= Operation Dawn (1967) =

Egyptian military operation planned to strike the Israeli Air Force

Operation Dawn, code-name Fajr (الفجر) in Arabic, was a rejected Egyptian military proposal planned by General Abdel Hakim Amer, as tension built between Israel and Egypt ahead of what was to become the Six Day War. It was not approved by Egyptian President Gamal Abdel Nasser, who was committed to not attacking Israel, unless Israel attacked first. Amer’s proposal was to strike the Israeli Air Force, in the prelude to what would become the Six-Day War. The Egyptian attack plan was to also involve strategic bombing of major ports, the Negev Nuclear Research Center near Dimona, airfields and cities. Arab armies would then attack, effectively cutting Israel in half with an armoured thrust from northern Sinai via the Negev desert.

==Chronology==
Egyptian President Gamal Abdel Nasser had provoked Israel when he closed the Straits of Tiran on May 22, 1967.

Abdel Hakim Amer, an Egyptian general, planned the operation, which were it to have been approved would have taken place on May 27, 1967.

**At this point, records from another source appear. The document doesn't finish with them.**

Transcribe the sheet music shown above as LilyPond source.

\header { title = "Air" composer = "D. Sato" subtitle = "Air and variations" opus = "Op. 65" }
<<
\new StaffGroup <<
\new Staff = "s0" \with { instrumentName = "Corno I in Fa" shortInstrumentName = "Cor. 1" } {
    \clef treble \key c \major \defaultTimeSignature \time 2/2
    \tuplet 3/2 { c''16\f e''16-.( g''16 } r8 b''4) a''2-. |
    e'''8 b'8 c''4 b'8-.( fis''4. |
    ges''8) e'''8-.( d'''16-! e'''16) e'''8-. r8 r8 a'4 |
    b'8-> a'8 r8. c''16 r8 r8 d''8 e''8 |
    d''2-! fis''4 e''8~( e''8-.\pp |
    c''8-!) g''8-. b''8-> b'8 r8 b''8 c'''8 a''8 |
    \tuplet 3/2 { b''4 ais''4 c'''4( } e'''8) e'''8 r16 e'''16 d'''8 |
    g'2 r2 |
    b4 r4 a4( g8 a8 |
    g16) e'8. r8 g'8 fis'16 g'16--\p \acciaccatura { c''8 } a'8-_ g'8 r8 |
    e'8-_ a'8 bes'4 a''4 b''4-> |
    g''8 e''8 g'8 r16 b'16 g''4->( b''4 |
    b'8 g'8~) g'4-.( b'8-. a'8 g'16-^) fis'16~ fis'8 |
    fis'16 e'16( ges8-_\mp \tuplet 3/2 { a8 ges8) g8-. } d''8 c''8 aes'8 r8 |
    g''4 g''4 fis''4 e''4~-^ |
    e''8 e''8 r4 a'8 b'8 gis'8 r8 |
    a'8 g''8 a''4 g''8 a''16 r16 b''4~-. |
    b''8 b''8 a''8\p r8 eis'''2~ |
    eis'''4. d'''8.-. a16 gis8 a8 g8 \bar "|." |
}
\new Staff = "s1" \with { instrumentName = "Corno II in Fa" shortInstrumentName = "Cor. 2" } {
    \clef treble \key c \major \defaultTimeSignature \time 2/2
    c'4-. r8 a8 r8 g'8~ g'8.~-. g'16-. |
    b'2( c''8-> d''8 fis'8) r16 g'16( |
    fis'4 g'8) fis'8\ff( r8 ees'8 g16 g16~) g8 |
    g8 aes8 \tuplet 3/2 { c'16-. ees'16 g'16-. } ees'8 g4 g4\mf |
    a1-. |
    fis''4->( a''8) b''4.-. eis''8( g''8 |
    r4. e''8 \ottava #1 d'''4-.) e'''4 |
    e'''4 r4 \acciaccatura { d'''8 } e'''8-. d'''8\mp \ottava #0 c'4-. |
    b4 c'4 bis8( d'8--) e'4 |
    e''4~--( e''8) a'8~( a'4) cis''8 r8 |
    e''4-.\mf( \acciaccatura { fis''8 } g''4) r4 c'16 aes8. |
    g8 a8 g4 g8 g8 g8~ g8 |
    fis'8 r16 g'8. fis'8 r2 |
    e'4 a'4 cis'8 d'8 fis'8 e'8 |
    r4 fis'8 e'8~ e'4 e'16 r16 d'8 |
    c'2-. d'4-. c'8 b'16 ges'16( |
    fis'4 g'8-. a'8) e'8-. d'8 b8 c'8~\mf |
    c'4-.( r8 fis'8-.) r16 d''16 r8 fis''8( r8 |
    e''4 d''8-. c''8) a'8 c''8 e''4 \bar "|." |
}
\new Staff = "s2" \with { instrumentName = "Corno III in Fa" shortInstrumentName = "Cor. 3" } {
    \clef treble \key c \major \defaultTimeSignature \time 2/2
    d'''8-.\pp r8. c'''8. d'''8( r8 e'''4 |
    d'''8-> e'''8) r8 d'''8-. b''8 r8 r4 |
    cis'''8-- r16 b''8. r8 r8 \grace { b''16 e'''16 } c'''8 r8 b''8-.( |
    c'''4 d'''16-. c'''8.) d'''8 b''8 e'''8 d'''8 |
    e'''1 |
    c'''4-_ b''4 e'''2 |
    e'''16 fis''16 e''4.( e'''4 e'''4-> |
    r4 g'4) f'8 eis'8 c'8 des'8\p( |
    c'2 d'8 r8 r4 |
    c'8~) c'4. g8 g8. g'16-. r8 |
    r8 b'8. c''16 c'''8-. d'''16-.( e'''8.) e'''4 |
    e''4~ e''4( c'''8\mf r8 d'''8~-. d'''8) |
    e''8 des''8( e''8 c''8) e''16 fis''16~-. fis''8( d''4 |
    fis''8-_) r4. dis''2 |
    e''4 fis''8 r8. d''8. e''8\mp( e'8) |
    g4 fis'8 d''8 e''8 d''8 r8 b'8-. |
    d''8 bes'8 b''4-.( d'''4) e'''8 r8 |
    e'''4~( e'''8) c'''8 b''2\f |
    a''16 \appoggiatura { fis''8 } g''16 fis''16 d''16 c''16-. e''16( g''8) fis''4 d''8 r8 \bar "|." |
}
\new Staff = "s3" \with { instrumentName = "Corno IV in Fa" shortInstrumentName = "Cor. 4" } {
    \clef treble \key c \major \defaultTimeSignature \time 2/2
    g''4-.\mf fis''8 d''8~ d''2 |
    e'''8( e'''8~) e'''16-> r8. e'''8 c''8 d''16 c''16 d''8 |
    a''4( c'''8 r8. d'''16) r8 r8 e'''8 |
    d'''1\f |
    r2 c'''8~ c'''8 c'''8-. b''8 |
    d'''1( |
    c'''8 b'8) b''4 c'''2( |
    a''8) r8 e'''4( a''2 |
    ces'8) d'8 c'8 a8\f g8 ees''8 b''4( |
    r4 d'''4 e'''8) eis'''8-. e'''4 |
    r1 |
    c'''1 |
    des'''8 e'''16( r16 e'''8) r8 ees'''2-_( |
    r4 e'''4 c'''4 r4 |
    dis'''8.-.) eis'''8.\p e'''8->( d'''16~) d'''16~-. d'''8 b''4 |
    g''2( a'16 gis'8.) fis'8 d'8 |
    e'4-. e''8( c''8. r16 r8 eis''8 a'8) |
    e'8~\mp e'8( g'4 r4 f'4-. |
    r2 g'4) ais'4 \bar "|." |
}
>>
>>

According to the Israeli diplomat Michael Oren, Operation Dawn was called off after Nasser was informed by the Soviet Union that the United States was aware of the plan. Israel sent urgent messages to the United States on May 25, 1967, saying an attack from Egypt was imminent.

==Debate about whether Egypt had really posed an imminent military threat==
The White House ordered an intelligence assessment, which found the Israeli claims unfounded. Israeli prime minister Levi Eshkol wrote on a copy of one of the urgent messages transmitted to the United States "All to create an alibi".

According to Avi Shlaim: "All of Nasser’s plans depended on the assumption that the Israelis would strike the first blow. The president rejected the first strike option as politically impossible because he thought it would give the United States and Israel the very pretext for which they were looking. International opinion would be alienated, the Soviets might withdraw their support, and the United States could enter the war on Israel’s side."

According to John Quigley, there is thin evidence that there was any Egyptian plan to attack Israel that would actually have been carried out.

Some Israelis claimed that they knew from "Egyptian uncovered documents" that there was an Egyptian plan to attack and cut off Negev, capture Eilat, and make occupied land contiguous to Jordan.